# at.algebraic topology – The hairball ball theorem for odd sized spheres

Let $$mathbb S ^ n$$ Be the $$n$$-sphere: $$mathbb S ^ n = left {x in mathbb R ^ {n + 1}: left | x right | = 1 right }.$$the Hairy ball theorem can be formulated as follows:

Yes $$n$$ is equal and $$f , colon , mathbb S ^ n to mathbb S ^ n$$ is a continuous function, so there is at least one $$x in mathbb S ^ n$$ as is $$f (x) = x$$ or $$f (x) = – x$$.

This is not true for odd $$n = 2k-1$$, with a counterexample being $$f (x_1, , x_2, , points, , x_ {2k-1}, , x_ {2k}) = (- x_2, , x_1, , points, , – x_ { 2k}, , x_ {2k-1}).$$

But what if doing so remove the condition of flatness for $$n$$ and request $$f$$ to be still in the place?

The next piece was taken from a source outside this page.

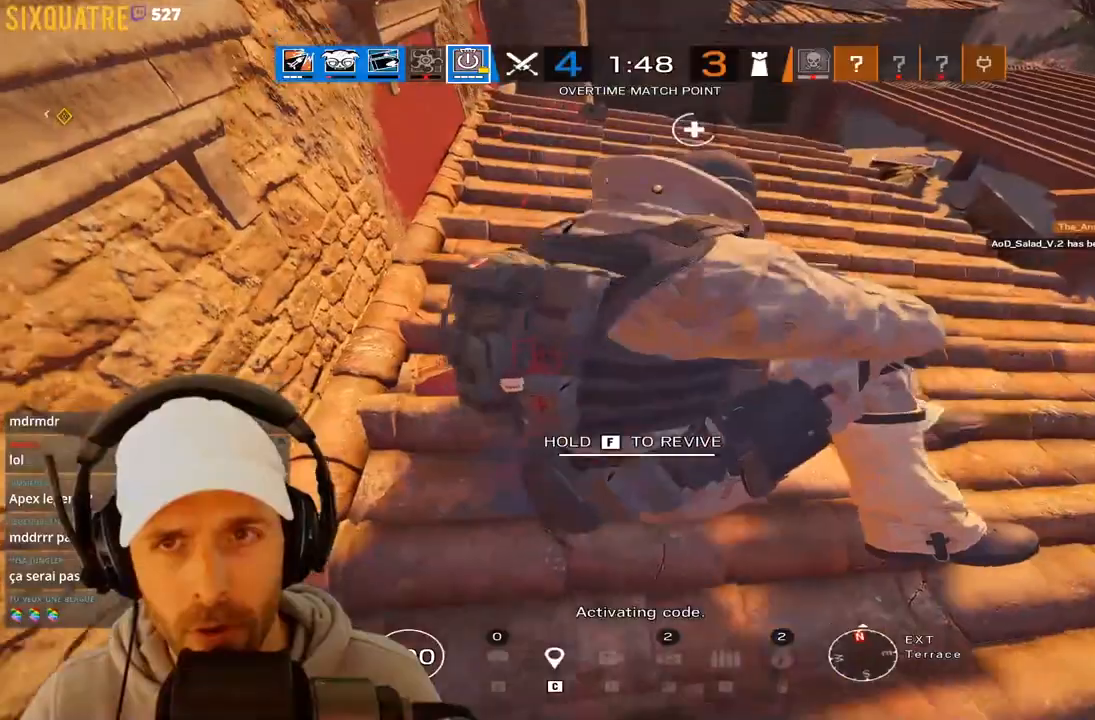
{"keys": ["f", "s"], "events": [[267, "s", "down"]]}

Is the following statement true?

Let $$n in mathbb N_0$$ and $$f , colon , mathbb S ^ n to mathbb S ^ n$$ to be a continuous function such as $$f (x) = f (-x) ; ; forall x in mathbb S ^ n$$. then $$f$$ has a fixed point.

This, of course, is true even $$n$$-s, being a special case of the hairball theorem. It's not hard to prove it too for $$n = 1$$but what about odd bigger $$n$$-s?